WORK INSTRUCTION - Return the text of the listing below line for line, without any change, and omit every picture marker from your answer.
※ ※ ※
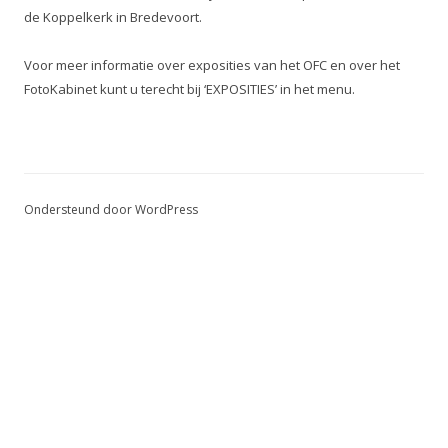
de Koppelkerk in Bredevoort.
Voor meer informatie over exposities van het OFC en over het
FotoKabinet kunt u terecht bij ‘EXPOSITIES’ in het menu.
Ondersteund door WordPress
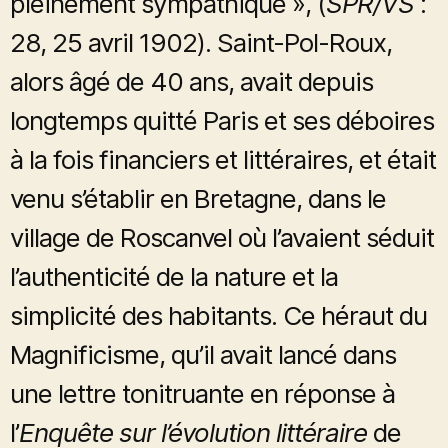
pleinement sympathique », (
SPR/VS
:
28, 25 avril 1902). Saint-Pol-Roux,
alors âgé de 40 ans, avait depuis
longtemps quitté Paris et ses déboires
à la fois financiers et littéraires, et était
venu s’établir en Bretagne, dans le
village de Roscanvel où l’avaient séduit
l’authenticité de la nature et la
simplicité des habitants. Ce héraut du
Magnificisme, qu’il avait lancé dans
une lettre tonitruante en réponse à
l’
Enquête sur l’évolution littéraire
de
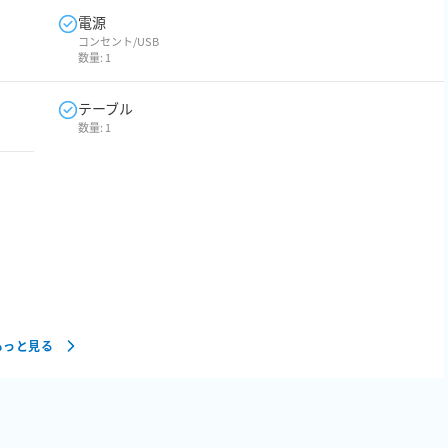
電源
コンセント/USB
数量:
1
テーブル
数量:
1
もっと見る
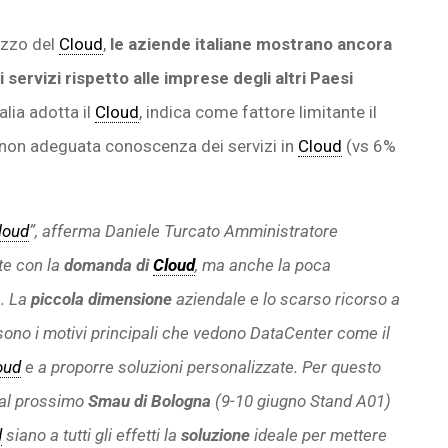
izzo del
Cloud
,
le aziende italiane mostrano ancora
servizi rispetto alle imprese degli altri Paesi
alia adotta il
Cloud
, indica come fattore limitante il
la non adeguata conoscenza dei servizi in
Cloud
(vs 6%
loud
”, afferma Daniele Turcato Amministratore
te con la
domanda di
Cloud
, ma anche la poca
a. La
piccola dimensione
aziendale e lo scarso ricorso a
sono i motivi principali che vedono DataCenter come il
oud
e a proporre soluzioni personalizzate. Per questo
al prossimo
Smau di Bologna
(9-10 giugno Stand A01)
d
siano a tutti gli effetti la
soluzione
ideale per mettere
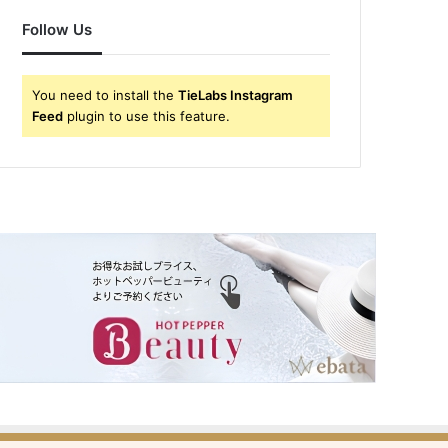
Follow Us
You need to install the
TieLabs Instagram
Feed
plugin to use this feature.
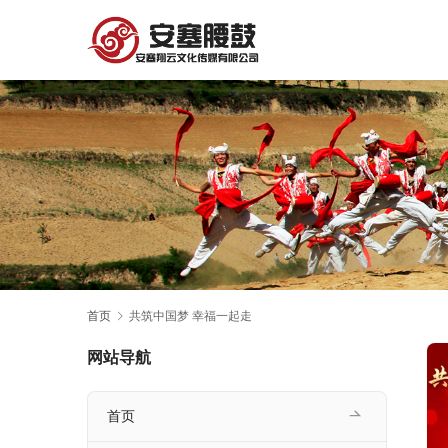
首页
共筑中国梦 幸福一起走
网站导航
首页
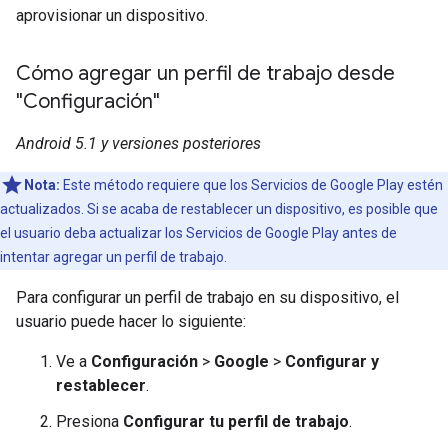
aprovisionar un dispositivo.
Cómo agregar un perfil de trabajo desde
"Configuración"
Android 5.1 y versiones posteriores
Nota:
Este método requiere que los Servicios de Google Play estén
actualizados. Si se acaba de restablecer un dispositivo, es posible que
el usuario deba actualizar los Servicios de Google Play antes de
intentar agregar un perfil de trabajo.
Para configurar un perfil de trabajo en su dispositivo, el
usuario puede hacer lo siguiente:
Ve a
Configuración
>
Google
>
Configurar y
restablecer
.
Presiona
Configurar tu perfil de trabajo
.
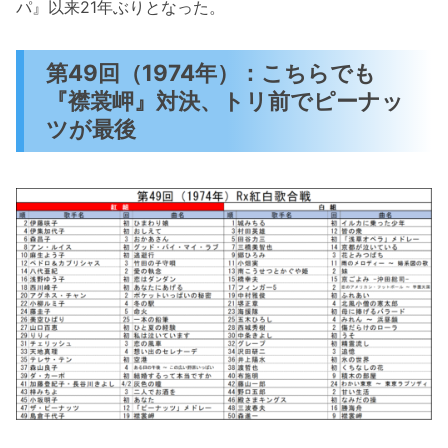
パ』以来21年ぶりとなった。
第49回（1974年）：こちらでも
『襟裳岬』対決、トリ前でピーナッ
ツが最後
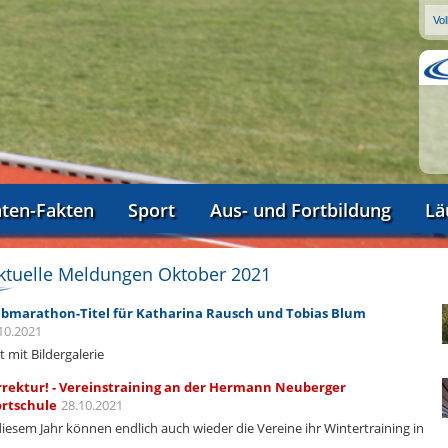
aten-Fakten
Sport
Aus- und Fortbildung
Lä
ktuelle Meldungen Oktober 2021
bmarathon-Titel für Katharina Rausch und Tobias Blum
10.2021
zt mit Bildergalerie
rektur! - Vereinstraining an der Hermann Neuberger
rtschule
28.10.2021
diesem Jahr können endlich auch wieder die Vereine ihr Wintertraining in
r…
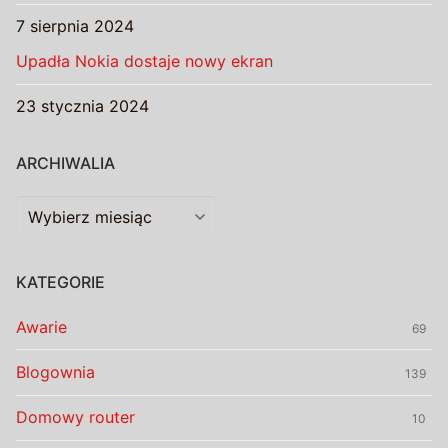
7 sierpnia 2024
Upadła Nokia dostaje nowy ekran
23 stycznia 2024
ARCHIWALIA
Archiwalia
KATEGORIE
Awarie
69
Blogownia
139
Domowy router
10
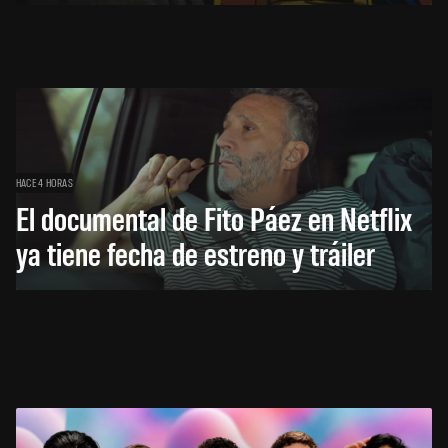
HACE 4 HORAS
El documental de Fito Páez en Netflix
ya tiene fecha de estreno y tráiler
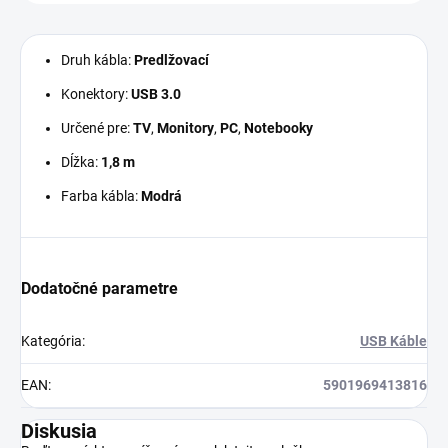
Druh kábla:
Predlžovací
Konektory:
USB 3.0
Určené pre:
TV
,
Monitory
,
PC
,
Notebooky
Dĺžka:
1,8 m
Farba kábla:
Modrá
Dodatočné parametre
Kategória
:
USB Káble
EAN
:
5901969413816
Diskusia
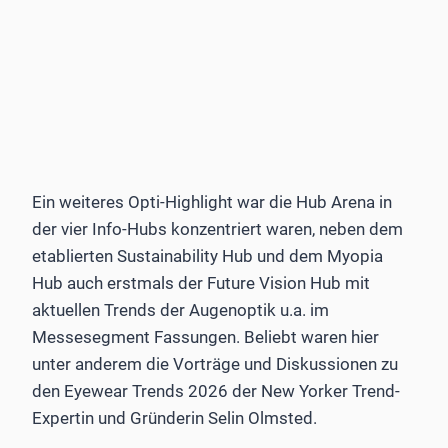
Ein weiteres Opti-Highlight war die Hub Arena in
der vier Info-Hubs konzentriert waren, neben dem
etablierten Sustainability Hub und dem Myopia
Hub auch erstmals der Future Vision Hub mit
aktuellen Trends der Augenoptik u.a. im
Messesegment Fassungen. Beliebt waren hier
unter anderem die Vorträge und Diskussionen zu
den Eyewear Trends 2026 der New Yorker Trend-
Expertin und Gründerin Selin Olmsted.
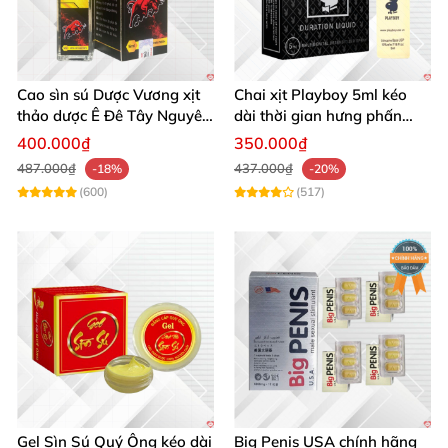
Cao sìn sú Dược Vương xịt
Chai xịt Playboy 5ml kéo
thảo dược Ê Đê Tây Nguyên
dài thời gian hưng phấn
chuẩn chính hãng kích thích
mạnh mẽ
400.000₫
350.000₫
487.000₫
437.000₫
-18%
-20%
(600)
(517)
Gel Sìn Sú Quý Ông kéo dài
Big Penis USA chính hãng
※ ※ ※
SOLUTION TO THE PROBLEM -
de Koppelkerk in Bredevoort.
Voor meer informatie over exposities van het OFC en over het
FotoKabinet kunt u terecht bij ‘EXPOSITIES’ in het menu.
Ondersteund door WordPress
pleinement sympathique », (
SPR/VS
:
28, 25 avril 1902). Saint-Pol-Roux,
alors âgé de 40 ans, avait depuis
longtemps quitté Paris et ses déboires
à la fois financiers et littéraires, et était
venu s’établir en Bretagne, dans le
village de Roscanvel où l’avaient séduit
l’authenticité de la nature et la
simplicité des habitants. Ce héraut du
Magnificisme, qu’il avait lancé dans
une lettre tonitruante en réponse à
l’
Enquête sur l’évolution littéraire
de
電源
コンセント/USB
数量:
1
テーブル
数量:
1
もっと見る
izzo del
Cloud
,
le aziende italiane mostrano ancora
servizi rispetto alle imprese degli altri Paesi
alia adotta il
Cloud
, indica come fattore limitante il
la non adeguata conoscenza dei servizi in
Cloud
(vs 6%
loud
”, afferma Daniele Turcato Amministratore
te con la
domanda di
Cloud
, ma anche la poca
a. La
piccola dimensione
aziendale e lo scarso ricorso a
sono i motivi principali che vedono DataCenter come il
oud
e a proporre soluzioni personalizzate. Per questo
al prossimo
Smau di Bologna
(9-10 giugno Stand A01)
d
siano a tutti gli effetti la
soluzione
ideale per mettere
Follow Us
You need to install the
TieLabs Instagram
Feed
plugin to use this feature.
首页
共筑中国梦 幸福一起走
网站导航
首页
aprovisionar un dispositivo.
Cómo agregar un perfil de trabajo desde
"Configuración"
Android 5.1 y versiones posteriores
Nota:
Este método requiere que los Servicios de Google Play estén
actualizados. Si se acaba de restablecer un dispositivo, es posible que
el usuario deba actualizar los Servicios de Google Play antes de
intentar agregar un perfil de trabajo.
Para configurar un perfil de trabajo en su dispositivo, el
usuario puede hacer lo siguiente:
Ve a
Configuración
>
Google
>
Configurar y
restablecer
.
Presiona
Configurar tu perfil de trabajo
.
パ』以来21年ぶりとなった。
第49回（1974年）：こちらでも
『襟裳岬』対決、トリ前でピーナッ
ツが最後
aten-Fakten
Sport
Aus- und Fortbildung
Lä
ktuelle Meldungen Oktober 2021
bmarathon-Titel für Katharina Rausch und Tobias Blum
10.2021
zt mit Bildergalerie
rektur! - Vereinstraining an der Hermann Neuberger
rtschule
28.10.2021
diesem Jahr können endlich auch wieder die Vereine ihr Wintertraining in
r…
7 sierpnia 2024
Upadła Nokia dostaje nowy ekran
23 stycznia 2024
ARCHIWALIA
Archiwalia
KATEGORIE
Awarie
69
Blogownia
139
Domowy router
10
HACE 4 HORAS
El documental de Fito Páez en Netflix
ya tiene fecha de estreno y tráiler
Druh kábla:
Predlžovací
Konektory:
USB 3.0
Určené pre:
TV
,
Monitory
,
PC
,
Notebooky
Dĺžka:
1,8 m
Farba kábla:
Modrá
Dodatočné parametre
Kategória
:
USB Káble
EAN
:
5901969413816
Diskusia
Ein weiteres Opti-Highlight war die Hub Arena in
der vier Info-Hubs konzentriert waren, neben dem
etablierten Sustainability Hub und dem Myopia
Hub auch erstmals der Future Vision Hub mit
aktuellen Trends der Augenoptik u.a. im
Messesegment Fassungen. Beliebt waren hier
unter anderem die Vorträge und Diskussionen zu
den Eyewear Trends 2026 der New Yorker Trend-
Expertin und Gründerin Selin Olmsted.
Cao sìn sú Dược Vương xịt
Chai xịt Playboy 5ml kéo
thảo dược Ê Đê Tây Nguyên
dài thời gian hưng phấn
chuẩn chính hãng kích thích
mạnh mẽ
400.000₫
350.000₫
487.000₫
437.000₫
-18%
-20%
(600)
(517)
Gel Sìn Sú Quý Ông kéo dài
Big Penis USA chính hãng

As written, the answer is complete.